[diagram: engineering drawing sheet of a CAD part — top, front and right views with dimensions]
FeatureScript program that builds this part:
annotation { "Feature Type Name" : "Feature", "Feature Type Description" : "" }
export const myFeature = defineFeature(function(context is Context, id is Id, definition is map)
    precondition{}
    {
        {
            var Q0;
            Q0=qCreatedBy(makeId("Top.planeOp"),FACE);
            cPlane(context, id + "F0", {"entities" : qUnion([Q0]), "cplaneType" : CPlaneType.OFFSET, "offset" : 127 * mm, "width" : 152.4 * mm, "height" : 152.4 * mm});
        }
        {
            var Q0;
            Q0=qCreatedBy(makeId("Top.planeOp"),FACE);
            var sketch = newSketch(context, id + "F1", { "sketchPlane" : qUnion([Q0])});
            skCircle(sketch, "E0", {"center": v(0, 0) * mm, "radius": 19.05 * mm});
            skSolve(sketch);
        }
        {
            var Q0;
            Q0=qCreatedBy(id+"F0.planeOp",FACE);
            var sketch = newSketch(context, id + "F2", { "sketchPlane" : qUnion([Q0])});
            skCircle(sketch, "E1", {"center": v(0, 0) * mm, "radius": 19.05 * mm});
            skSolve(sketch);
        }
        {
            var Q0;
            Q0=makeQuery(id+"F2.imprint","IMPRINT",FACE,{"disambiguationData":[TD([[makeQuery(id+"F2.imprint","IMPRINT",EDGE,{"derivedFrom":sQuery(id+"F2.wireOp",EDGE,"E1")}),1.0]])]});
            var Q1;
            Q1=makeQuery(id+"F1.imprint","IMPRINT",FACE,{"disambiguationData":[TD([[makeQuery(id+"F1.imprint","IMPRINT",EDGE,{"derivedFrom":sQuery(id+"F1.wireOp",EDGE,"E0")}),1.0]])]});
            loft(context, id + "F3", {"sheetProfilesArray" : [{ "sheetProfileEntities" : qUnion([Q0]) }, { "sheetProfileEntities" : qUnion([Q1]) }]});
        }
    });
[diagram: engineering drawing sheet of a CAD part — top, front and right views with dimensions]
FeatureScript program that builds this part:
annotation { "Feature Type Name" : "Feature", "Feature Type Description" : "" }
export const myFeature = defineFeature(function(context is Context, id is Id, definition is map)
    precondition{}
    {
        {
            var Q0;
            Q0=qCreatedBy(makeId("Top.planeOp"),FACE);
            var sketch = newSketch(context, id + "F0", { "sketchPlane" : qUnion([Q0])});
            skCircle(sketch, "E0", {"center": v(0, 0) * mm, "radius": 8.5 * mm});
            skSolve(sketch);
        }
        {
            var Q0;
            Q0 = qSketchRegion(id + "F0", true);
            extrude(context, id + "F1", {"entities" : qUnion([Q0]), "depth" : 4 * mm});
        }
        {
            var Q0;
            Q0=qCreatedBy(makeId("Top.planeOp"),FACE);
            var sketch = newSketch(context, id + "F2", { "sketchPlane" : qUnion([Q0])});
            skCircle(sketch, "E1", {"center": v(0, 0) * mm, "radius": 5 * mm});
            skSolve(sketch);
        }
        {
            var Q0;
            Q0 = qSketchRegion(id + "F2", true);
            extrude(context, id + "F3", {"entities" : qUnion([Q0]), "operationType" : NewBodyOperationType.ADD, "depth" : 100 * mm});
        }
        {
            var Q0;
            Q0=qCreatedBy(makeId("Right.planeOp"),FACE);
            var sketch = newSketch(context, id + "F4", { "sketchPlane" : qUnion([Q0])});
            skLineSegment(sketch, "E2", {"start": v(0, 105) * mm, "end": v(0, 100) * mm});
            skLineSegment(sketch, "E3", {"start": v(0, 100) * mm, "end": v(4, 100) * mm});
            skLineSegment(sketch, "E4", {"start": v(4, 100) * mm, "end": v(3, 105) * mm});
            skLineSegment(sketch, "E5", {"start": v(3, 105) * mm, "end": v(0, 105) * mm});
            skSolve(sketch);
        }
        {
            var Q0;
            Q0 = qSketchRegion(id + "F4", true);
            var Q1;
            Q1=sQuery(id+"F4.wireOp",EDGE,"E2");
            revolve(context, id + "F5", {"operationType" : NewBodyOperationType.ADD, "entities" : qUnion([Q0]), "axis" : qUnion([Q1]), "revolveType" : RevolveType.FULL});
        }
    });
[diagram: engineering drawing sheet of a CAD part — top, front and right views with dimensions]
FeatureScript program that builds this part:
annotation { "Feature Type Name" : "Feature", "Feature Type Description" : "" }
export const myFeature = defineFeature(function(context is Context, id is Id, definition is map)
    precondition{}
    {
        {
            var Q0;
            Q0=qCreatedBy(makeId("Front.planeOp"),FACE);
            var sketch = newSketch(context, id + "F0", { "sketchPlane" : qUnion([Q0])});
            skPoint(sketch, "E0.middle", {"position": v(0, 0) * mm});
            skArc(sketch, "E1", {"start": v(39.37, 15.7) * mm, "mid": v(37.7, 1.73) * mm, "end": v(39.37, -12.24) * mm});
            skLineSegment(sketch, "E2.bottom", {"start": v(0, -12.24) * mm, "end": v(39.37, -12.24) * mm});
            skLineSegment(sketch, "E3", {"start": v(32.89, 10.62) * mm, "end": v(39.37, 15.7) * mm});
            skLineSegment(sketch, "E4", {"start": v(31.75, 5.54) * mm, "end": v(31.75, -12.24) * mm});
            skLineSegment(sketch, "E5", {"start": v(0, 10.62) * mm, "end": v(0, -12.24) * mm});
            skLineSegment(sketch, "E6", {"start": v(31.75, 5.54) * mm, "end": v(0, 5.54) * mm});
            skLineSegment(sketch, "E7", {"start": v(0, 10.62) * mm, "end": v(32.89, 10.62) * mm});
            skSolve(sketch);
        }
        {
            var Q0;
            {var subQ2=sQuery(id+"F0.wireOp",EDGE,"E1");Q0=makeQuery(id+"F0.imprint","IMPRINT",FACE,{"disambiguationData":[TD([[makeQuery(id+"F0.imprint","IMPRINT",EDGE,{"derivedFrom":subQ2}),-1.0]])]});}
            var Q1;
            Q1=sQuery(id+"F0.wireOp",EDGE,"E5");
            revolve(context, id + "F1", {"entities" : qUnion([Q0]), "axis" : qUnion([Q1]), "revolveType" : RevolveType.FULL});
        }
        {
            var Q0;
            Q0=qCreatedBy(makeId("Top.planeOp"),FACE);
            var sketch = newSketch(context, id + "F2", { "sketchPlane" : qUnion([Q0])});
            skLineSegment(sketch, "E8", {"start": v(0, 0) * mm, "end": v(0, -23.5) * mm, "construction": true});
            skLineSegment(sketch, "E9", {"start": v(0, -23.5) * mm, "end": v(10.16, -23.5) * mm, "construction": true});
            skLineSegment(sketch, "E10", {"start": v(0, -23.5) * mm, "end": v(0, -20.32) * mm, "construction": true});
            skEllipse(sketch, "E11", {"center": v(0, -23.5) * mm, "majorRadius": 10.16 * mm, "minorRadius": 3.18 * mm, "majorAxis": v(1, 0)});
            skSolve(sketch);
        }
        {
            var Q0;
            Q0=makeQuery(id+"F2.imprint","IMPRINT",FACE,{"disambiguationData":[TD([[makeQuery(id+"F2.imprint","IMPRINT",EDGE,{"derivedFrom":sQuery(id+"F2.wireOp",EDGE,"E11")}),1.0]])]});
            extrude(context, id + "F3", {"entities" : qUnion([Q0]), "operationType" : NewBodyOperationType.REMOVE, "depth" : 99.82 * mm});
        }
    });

*Instruction*.
Report each line in the listing above that contains the string "disambiguationData", copying every such line in full.

*Finished task*.
            Q0=makeQuery(id+"F2.imprint","IMPRINT",FACE,{"disambiguationData":[TD([[makeQuery(id+"F2.imprint","IMPRINT",EDGE,{"derivedFrom":sQuery(id+"F2.wireOp",EDGE,"E1")}),1.0]])]});
            Q1=makeQuery(id+"F1.imprint","IMPRINT",FACE,{"disambiguationData":[TD([[makeQuery(id+"F1.imprint","IMPRINT",EDGE,{"derivedFrom":sQuery(id+"F1.wireOp",EDGE,"E0")}),1.0]])]});
            {var subQ2=sQuery(id+"F0.wireOp",EDGE,"E1");Q0=makeQuery(id+"F0.imprint","IMPRINT",FACE,{"disambiguationData":[TD([[makeQuery(id+"F0.imprint","IMPRINT",EDGE,{"derivedFrom":subQ2}),-1.0]])]});}
            Q0=makeQuery(id+"F2.imprint","IMPRINT",FACE,{"disambiguationData":[TD([[makeQuery(id+"F2.imprint","IMPRINT",EDGE,{"derivedFrom":sQuery(id+"F2.wireOp",EDGE,"E11")}),1.0]])]});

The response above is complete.